I don't see any of my old colleagues from VLDB (Very Large Data Bases) Endowment Board all of whom have been working in what is now called big data for years and have a lot of experience. Mike Brodie (ex Verizon chief scientist) springs to mind, Mike Stonebraker of course and from Europe people like Martin Kersten (MONET DB System and Data Distilleries company)), Stefano Ceri, Paolo Atzeni, and others. Similarly the guys from CERN aand ESA have real experience of big data.
Author: Wo Chang
Date: 27 Feb, 2014
Thanks to TN’s comment about RDA’s interest on data integration and management which are crucial to RDA’s mission. This is exactly why we need BDI-WG to enabling/providing Big Data computing infrastructure so that results from analytics processing of massive amount of data can be shared and accessed from others. BDI-WG is focused on how System Orchestrator (or data scientists) to interact with other Big Data ecosystem components (data source, analytics processing (before, during, and after), computing cluster, and external access) without going into any specific business/application domains, information models & network architects, security & privacy, metadata & terminology, etc. The ultimate goal of the Big Data ecosystem is a vendor and technology agnostic ecosystem so that it can re-use and re-purpose for Big Data analytics tools for years to come. Thanks for suggesting “Metadata architecture” as part of the System Orchestrator but I would use “Metadata Specialists” since we need architects and specialists to enable orchestration. Thank you for your great input!

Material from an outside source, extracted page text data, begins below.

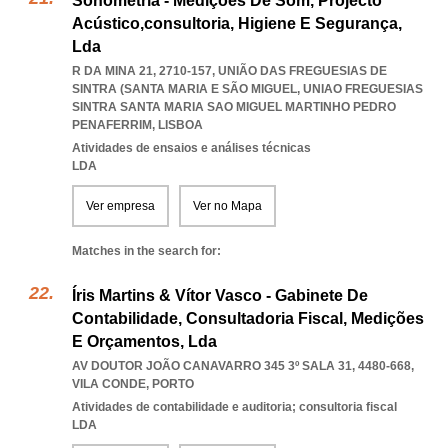
Sonometria - Medições De Som, Projecto
Acústico,consultoria, Higiene E Segurança,
Lda
R DA MINA 21, 2710-157, UNIÃO DAS FREGUESIAS DE
SINTRA (SANTA MARIA E SÃO MIGUEL
,
UNIAO FREGUESIAS
SINTRA SANTA MARIA SAO MIGUEL MARTINHO PEDRO
PENAFERRIM
,
LISBOA
Atividades de ensaios e análises técnicas
LDA
Ver empresa
Ver no Mapa
Matches in the search for:
Íris Martins & Vítor Vasco - Gabinete De
Contabilidade, Consultadoria Fiscal, Medições
E Orçamentos, Lda
AV DOUTOR JOÃO CANAVARRO 345 3º SALA 31, 4480-668
,
VILA CONDE
,
PORTO
Atividades de contabilidade e auditoria; consultoria fiscal
LDA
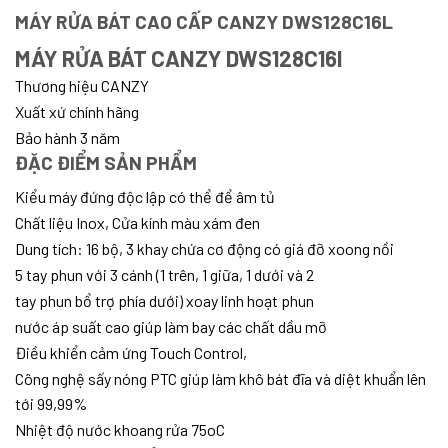
MÁY RỬA BÁT CAO CẤP CANZY DWS128C16L
MÁY RỬA BÁT CANZY DWS128C16I
Thương hiệu CANZY
Xuất xứ chính hãng
Bảo hành 3 năm
ĐẶC ĐIỂM SẢN PHẨM
Kiểu máy đứng độc lập có thể để âm tủ
Chất liệu Inox, Cửa kính màu xám đen
Dung tích: 16 bộ, 3 khay chứa cơ động có giá đỡ xoong nồi
5 tay phun với 3 cánh (1 trên, 1 giữa, 1 dưới và 2
tay phun bổ trợ phía dưới) xoay linh hoạt phun
nước áp suất cao giúp làm bay các chất dầu mỡ
Điều khiển cảm ứng Touch Control,
Công nghệ sấy nóng PTC giúp làm khô bát đĩa và diệt khuẩn lên
tới 99,99%
Nhiệt độ nước khoang rửa 75oC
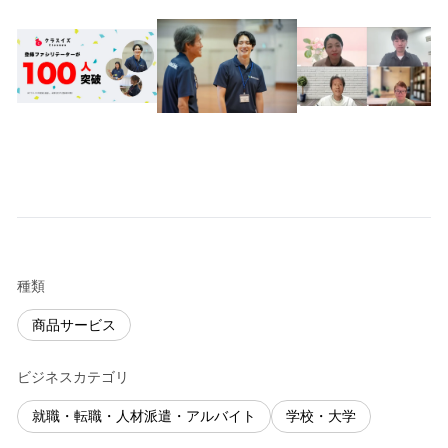
種類
商品サービス
ビジネスカテゴリ
就職・転職・人材派遣・アルバイト
学校・大学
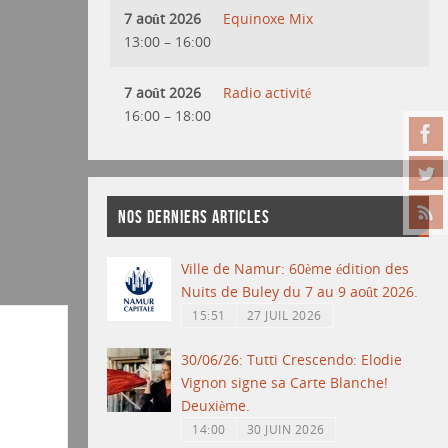
7 août 2026
Equinoxe Mix
13:00
–
16:00
7 août 2026
Radio activité
16:00
–
18:00
NOS DERNIERS ARTICLES
Ville de Namur: 60ème édition des
Nuits de Buley du 7 au 9 août 2026.
15:51
27 JUIL 2026
30/06/26: Tutti Crescendo: Elodie
Vignon signe sa Carte Blanche!
Deuxième.
14:00
30 JUIN 2026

Thanks to Keith’s comment! Yes, with our limited access to the European Big Data community, currently our interaction is very limited within the US. Thanks for pointing out the great development of Big Data initiatives from Europe and would very much like to engage and get input from them. Yes, our intent is to use our community (mostly US) driven NIST Reference Architecture but by all means that we would like to include other regions’ input like Europe, Asia, etc. This is exactly how the ISO/IEC JTC 1 Big Data Study Group is formed (http://jtc1bigdatasg.nist.gov) and our current strategy is to work with Big Data communities from the US, Europe and Asia regions (http://jtc1bigdatasg.nist.gov/committees.php). With RDA’s broad interest in data and with tremendous data expertise range from Agricultural Data Interoperability, Big Data Analytics, to Biodiversity Data Integration, etc., it is my believe that the BDI-WG can draw much synergies from these data groups. Yes, I would very much like to work with you offline to get connect with your Big Data colleagues and see how we can make this effort as an international collaboration. Thank you for your great comment!